The collective agreement comes into force on 1 January 2023, but there is a transitional phase. " The hospitals will be given one and a half years to implement and introduce the necessary IT systems," says Verdi negotiator Heinz Rech.

The so-called nursing strike will also benefit other groups of employees. According to the union, in radiology, in the company day-care centres and for therapists, among others, departmental minimum requirements for staff deployment will be fixed, and if these are not met, they will also be compensated with additional time off.

For the areas of service, IT and technology, as well as for outpatient clinics, the negotiating parties agreed on a flat rate of 30 additional full-time positions per university hospital. According to Verdi, this has led to many discussions among the staff, because: "Hospital work is teamwork and needs sufficient staff everywhere.

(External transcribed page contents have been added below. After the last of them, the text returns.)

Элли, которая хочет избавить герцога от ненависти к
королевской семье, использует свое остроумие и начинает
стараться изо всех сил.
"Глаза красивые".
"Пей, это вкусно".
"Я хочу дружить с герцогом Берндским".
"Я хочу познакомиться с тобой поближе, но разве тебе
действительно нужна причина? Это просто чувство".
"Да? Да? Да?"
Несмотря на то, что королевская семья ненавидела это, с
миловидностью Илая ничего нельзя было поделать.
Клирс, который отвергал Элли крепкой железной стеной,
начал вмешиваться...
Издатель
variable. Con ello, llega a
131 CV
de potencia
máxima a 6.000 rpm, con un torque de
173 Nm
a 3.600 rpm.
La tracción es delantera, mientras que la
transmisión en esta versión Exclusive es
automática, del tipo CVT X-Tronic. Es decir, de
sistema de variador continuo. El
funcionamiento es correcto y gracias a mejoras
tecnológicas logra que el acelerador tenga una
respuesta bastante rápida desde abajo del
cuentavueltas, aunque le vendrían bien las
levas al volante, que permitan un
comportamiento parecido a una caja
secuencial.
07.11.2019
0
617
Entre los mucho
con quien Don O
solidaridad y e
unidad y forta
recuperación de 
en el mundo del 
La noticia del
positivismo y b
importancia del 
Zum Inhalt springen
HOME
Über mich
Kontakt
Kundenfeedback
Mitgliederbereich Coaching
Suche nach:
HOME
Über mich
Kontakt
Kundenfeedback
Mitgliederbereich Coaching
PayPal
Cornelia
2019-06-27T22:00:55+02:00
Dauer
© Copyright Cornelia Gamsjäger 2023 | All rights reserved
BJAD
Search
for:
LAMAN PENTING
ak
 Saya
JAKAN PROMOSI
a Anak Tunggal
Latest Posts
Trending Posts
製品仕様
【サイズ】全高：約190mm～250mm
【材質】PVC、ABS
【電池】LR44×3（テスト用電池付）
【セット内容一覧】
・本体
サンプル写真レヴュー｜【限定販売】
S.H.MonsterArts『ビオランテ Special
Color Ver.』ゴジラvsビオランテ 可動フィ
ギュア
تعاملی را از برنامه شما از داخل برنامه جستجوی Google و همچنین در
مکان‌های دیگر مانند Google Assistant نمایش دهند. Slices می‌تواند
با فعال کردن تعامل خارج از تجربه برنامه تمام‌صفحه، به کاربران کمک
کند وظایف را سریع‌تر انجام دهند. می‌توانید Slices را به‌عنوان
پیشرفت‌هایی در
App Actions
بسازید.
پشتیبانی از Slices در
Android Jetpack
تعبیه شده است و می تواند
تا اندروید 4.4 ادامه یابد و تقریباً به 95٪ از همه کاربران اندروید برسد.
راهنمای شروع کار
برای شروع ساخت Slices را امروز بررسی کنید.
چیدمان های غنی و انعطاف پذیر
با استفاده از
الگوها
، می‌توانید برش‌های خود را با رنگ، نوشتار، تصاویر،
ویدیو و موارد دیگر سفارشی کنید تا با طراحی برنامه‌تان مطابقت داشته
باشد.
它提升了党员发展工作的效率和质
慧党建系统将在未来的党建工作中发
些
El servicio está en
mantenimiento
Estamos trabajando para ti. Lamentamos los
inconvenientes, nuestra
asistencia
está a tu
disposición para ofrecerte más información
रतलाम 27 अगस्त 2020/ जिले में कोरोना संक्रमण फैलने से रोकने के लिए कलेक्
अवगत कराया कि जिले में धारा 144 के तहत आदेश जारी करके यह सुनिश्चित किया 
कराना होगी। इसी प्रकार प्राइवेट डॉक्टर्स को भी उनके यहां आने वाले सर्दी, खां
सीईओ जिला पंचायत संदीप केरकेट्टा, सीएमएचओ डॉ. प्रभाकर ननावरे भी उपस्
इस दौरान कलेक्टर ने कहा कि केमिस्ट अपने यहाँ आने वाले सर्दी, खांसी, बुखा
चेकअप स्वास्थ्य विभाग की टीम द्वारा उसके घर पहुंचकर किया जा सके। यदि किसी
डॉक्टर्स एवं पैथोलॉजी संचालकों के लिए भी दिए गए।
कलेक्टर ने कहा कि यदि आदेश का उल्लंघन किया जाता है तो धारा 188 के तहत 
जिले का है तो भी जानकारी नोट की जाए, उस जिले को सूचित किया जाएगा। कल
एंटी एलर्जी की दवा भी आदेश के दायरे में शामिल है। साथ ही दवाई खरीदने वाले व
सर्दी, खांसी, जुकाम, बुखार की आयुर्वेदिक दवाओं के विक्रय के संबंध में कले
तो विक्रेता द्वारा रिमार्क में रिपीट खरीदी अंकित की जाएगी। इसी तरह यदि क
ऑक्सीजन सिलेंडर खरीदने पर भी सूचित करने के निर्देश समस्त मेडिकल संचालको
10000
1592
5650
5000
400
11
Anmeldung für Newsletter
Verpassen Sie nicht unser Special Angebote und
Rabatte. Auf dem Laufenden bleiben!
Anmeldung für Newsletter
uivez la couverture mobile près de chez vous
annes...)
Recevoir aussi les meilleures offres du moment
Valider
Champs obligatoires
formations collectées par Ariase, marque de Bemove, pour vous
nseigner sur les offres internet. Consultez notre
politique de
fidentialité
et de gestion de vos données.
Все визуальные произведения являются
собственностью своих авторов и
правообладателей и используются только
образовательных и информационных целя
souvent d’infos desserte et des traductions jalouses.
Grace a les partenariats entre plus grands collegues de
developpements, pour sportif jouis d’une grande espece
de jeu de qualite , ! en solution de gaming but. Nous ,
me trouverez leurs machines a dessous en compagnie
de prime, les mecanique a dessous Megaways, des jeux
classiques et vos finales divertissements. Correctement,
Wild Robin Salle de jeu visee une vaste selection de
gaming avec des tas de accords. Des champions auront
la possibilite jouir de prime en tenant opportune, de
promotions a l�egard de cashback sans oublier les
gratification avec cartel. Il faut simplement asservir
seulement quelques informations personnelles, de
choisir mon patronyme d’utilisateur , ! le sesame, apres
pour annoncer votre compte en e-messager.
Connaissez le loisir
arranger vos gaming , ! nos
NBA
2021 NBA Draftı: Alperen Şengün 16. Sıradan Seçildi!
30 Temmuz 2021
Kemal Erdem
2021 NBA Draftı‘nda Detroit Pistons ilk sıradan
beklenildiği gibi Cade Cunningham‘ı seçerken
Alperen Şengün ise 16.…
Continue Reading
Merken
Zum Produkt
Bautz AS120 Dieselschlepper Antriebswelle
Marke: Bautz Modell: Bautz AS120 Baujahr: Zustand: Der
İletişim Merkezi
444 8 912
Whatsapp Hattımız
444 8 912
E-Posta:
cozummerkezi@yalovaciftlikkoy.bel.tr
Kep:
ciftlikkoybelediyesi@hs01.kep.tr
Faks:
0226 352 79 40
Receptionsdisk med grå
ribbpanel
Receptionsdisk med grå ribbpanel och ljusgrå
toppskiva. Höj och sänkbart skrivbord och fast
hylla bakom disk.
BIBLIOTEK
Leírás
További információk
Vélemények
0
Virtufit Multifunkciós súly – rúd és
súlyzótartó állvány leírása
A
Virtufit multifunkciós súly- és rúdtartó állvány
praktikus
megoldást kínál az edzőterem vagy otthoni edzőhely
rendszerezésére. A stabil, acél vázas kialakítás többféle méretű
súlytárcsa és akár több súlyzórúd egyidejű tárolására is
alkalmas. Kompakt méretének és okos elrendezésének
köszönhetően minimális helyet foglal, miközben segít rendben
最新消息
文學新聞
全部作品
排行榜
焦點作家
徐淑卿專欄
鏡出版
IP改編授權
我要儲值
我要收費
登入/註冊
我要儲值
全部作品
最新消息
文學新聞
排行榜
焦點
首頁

Collective agreement relief means upgrading for the nursing profession

In the meantime, UKB director Holzgreve had tried in vain to stop the strike by legal action. "The outcome of the negotiations is a painstakingly worked out way to relieve the burden on the nursing profession," he said on Wednesday. The special thing about the strike, he said, was that it was not about wages. "It was about the issue of easing the burden, and this can only really be achieved through more nursing staff," said Holzgreve.

In the past years, the UKB has always hired about 100 additional nurses per year and will continue to take all measures to have as many nurses as possible. "The additional relief measures now agreed with Verdi, in particular improved regulations for days off, have made us even more attractive as an employer," says Holzgreve.

Employees view the number of new hires mentioned critically, not least because colleagues continue to leave the university hospital. "Specialists are quitting and people don't even ask why they are leaving," is her experience. Nursing staff from abroad could not replace a long-standing, well-trained specialist, if only because of the language barrier.

"The working conditions must finally change so that people stay," says Anja Wagner, a specialist nurse for anaesthesia. She says the strike was a tremendous burden for everyone. "We wanted to work rather than strike, but we have also drawn a lot of strength from the past weeks and the courage to carry on," she said. We now have to follow up hard to see if the promises are kept."